Untuk layanan laboratorium, Puskesmas bekerja sama dengan Lab Fortuna yang sudah memiliki nota kesepahaman atau MoU. Kerja sama tersebut dilakukan karena Lab Fortuna memiliki peralatan yang belum dimiliki Puskesmas. Selain itu, pihak Puskesmas juga kadang menggandeng PMI terkait kegiatan donor darah.
“Kegiatan hari ini, kita juga mengundang klinik mata KMU. Misalnya, kalau ada kegiatan-kegiatan kadang gantian kerjasamanya dengan KMU, EDC, RS Lukas. Tapi kalau dengan Laboratorium nya kami bekerjasama dengan Lab Fortuna yang sudah Mou. Jadi, kita gandeng mereka karena mereka bisa bawa alatnya yang kita tidak punya dan kadang denga PMI terkait kegiatan donor darah,” katanya.
Ia menjelaskan, kegiatan ini sudah berjalan untuk kedua kalinya dari rangkaian 11 desa yang ditargetkan. Pelaksanaan dilakukan secara bertahap menyesuaikan kondisi di lapangan.
“Insyaallah, kami sudah melakukan sudah kedua kali dari beberapa kegiatan yang nantinya akan dilaksanakan di wilayah kerja Puskesmas Bangkalan. Waktunya berbeda-beda, kita menyesuaikan kondisi di lapangan khususnya di desa atau kelurahan yang kita tuju,” jelasnya.
Target peserta pada kegiatan di Pejagan mencapai 150 orang. Untuk mencapai target tersebut, Puskesmas menggandeng perangkat kelurahan, kader, dan masyarakat agar informasi tersebar luas.
“Mudah-mudahan sasaran yang kurang lebih 150 orang ini bisa dijangkau melalui kerjasama tim, kelurahan/desa dan informasi ini bisa tersebar melalui kader dan masyarakat. Sehingga nantinya perangkat desa bisa mengajak warganya untuk hadir,” tambahnya.
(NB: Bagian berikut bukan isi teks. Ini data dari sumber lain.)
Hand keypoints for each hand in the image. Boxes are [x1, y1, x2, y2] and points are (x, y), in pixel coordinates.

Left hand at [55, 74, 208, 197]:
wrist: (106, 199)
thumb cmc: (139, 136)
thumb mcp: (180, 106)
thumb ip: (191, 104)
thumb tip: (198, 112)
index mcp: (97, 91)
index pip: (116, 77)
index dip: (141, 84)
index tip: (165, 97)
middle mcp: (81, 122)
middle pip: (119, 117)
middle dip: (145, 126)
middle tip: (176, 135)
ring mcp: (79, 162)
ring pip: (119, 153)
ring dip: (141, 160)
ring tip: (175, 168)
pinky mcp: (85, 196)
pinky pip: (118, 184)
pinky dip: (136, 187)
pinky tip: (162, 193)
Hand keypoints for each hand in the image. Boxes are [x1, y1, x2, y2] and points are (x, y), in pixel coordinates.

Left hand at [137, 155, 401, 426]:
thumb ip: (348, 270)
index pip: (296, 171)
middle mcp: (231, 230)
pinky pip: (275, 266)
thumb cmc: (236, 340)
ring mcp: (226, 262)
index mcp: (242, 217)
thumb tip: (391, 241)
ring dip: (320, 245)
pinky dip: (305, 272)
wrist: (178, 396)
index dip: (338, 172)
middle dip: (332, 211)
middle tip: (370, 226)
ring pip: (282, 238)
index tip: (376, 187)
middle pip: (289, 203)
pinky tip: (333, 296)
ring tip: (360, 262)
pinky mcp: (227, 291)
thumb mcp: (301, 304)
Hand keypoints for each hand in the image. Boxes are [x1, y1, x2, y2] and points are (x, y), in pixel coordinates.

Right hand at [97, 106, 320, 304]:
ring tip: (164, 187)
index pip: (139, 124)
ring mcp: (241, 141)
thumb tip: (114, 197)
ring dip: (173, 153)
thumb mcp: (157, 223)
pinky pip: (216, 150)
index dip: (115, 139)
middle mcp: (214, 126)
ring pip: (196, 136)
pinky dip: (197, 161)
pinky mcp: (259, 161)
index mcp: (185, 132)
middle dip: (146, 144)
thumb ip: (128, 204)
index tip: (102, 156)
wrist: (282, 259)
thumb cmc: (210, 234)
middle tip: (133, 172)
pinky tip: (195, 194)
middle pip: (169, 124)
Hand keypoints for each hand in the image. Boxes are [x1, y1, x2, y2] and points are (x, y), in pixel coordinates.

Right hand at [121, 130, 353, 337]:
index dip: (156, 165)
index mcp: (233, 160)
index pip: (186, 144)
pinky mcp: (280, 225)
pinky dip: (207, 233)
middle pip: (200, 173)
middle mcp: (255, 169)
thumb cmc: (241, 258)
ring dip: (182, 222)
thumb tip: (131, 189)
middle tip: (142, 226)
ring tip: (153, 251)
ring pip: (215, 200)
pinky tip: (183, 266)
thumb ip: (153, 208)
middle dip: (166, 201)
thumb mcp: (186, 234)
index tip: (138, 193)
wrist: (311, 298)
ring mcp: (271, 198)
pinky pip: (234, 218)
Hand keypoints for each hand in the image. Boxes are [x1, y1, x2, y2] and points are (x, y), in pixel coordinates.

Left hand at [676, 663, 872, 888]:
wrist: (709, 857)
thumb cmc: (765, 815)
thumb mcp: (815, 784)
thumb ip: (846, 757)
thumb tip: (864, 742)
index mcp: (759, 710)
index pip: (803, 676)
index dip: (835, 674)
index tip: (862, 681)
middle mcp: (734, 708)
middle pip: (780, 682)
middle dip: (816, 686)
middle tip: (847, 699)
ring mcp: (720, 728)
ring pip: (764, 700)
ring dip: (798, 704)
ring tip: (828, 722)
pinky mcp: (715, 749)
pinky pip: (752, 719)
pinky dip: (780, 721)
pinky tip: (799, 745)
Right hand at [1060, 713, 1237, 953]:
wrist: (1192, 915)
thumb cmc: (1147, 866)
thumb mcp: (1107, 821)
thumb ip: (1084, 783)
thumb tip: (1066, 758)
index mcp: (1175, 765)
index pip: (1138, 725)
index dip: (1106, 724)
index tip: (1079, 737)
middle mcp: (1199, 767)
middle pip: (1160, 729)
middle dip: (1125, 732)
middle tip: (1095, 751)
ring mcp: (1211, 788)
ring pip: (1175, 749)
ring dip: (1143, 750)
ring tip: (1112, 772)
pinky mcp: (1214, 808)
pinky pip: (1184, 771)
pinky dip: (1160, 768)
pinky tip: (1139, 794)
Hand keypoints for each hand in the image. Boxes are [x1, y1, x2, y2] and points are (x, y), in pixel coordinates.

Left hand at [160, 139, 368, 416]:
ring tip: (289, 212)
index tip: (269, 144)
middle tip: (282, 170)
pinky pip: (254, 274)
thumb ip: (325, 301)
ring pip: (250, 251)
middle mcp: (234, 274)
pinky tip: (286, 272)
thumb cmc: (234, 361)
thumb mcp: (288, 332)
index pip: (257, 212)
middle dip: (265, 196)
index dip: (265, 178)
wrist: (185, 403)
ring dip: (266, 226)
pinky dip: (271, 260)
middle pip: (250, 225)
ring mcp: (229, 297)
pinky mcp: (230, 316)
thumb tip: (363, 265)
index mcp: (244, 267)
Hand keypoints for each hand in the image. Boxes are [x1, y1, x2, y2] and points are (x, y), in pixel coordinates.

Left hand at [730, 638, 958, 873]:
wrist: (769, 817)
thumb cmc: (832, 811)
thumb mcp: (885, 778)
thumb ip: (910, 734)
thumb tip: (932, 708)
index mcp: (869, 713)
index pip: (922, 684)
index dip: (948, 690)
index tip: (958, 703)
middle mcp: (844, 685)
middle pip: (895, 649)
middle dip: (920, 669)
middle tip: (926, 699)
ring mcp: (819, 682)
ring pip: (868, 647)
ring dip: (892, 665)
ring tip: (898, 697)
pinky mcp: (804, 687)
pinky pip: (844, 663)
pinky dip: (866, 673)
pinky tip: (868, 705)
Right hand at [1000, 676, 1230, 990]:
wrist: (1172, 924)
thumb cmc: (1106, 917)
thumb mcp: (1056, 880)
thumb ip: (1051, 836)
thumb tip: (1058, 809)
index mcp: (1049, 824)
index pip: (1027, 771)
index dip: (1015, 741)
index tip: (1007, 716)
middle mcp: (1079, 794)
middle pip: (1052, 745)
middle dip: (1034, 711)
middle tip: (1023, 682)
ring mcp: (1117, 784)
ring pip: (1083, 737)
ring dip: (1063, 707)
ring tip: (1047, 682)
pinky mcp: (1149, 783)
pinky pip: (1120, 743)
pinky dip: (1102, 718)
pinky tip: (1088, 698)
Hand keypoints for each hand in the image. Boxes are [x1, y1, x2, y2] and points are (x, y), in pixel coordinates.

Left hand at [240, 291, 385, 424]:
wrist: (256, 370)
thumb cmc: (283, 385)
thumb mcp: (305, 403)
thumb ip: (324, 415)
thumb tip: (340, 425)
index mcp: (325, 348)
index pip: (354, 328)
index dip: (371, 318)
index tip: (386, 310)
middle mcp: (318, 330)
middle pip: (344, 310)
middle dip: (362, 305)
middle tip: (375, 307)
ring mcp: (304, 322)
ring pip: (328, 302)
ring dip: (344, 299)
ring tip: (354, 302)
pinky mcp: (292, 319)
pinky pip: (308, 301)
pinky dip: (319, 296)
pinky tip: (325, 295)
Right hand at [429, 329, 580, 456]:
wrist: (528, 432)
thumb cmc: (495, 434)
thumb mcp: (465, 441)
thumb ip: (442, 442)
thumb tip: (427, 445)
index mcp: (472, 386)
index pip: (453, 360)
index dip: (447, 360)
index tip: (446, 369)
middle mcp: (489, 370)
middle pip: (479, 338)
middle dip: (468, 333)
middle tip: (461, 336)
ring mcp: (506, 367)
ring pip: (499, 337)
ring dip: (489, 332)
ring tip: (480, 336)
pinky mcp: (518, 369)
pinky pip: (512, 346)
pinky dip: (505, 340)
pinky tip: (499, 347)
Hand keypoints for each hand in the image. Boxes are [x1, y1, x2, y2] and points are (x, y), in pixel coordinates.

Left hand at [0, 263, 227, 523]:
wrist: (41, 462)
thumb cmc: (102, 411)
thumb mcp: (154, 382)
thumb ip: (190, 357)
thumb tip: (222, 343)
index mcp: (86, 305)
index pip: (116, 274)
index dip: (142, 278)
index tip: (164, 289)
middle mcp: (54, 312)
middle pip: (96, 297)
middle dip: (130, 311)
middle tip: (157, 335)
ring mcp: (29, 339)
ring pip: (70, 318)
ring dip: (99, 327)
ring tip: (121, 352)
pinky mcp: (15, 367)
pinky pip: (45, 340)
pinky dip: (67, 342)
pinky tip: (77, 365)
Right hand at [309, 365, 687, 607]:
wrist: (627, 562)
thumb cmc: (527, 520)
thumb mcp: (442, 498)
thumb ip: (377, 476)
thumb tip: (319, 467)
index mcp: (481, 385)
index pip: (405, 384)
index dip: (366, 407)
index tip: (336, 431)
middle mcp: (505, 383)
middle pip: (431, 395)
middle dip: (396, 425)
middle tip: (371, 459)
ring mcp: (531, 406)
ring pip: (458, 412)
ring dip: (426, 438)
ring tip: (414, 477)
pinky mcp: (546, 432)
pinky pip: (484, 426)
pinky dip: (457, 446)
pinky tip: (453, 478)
Layanan yang diberikan meliputi pemeriksaan kesehatan umum, foto rontgen, pembacaan hasil, hingga pemeriksaan laboratorium. Jika ditemukan pasien terduga TBC, penanganan dan pemberian obat akan langsung dilakukan.
“Kalau misalnya ada pasien-pasien yang diduga, kita bisa langsung eksekusi untuk diberikan penanganan untuk obat-obatannya,” kata Anastasia.
Hingga saat ini, antusiasme masyarakat terhadap program STTB dinilai tinggi. Pihak puskesmas berharap kegiatan ini bisa terus berjalan lancar di 9 desa lainnya.
“Alhamdulillah, yang sudah-sudah ini antusias dari masyarakat untuk sehat bersama-sama sangat besar sekali, sehingga kegiatan ini berjalan dengan lancar,” tutupnya.
Program STTB merupakan bagian dari upaya Puskesmas Bangkalan dalam mendukung target eliminasi TBC nasional tahun 2030.
Sementara, Lurah Pejagan, Abd Aziz, S.E menyampaikan bahwa kegiatan ini menyasar kelompok rentan dan masyarakat yang memiliki risiko penyakit tertentu.
Sasaran utama meliputi penderita diabetes melitus, gizi buruk, kontak serumah dan kontak erat penderita TBC, warga dengan keluhan batuk lama yang tidak kunjung sembuh, serta masyarakat yang menunjukkan gejala TBC.
“Melalui kegiatan STTB bersama Fortuna Lab ini, kami ingin mendeteksi dini penyakit tidak menular dan penyakit menular seperti TBC. Tujuannya agar masyarakat bisa segera mendapat penanganan sebelum kondisinya memburuk,” ujarnya.
Peserta yang ingin mengikuti kegiatan diminta membawa fotokopi KTP dan memakai pakaian tanpa aksesoris berbahan besi, magnet, atau kawat agar proses rontgen berjalan lancar.
Ia berharap kegiatan tersebut dapat meningkatkan kesadaran masyarakat terhadap pentingnya pemeriksaan kesehatan rutin dan mendukung upaya eliminasi TBC di Kabupaten Bangkalan.